The advantage of using this rule is that you can ensure that no extra columns are introduced in the separated table. All the table structures you create are as large as they actually need. Applying this rule is a good habit, but unless you want to process a very large data, you will not need to use it.

Hope this articleArticleIt is useful to you and can help you apply these normalization rules in all projects. You may want to know where these methods come from. I can tell you that the first three normalization rules were as follows: 1972, dr. e.f. codd proposed in his paper "further formalizing the relational model of the Database", and the rest of the Rules were developed by the later theory of set and relational mathematicians.

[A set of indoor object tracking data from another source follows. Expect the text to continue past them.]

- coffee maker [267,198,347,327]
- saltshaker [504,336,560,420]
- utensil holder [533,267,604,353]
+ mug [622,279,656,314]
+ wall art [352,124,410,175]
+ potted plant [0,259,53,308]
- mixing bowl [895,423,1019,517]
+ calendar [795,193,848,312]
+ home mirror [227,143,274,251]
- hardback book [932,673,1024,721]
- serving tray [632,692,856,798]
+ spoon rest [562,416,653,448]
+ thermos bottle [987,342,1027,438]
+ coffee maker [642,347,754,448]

Comment: the so-called thing-level inverse, it is sometimes not good to divide tables too carefully, because it is necessary to associate each table, this will make the query complex, and the efficiency may also be reduced, these normalization rules can be referred to. In actual applications, some tests can be conducted based on the project size and when necessary to design a more reasonable table structure.

Contact Us

The content source of this page is from Internet, which doesn't represent Alibaba Cloud's opinion; products and services mentioned on that page don't have any relationship with Alibaba Cloud. If the content of the page makes you feel confusing, please write us an email, we will handle the problem within 5 days after receiving your email.

If you find any instances of plagiarism from the community, please send an email to: info-contact@alibabacloud.com and provide relevant evidence. A staff member will contact you within 5 working days.

A Free Trial That Lets You Build Big!

Start building with 50+ products and up to 12 months usage for Elastic Compute Service

  • Sales Support

    1 on 1 presale consultation

  • After-Sales Support

    24/7 Technical Support 6 Free Tickets per Quarter Faster Response

  • Alibaba Cloud offers highly flexible support services tailored to meet your exact needs.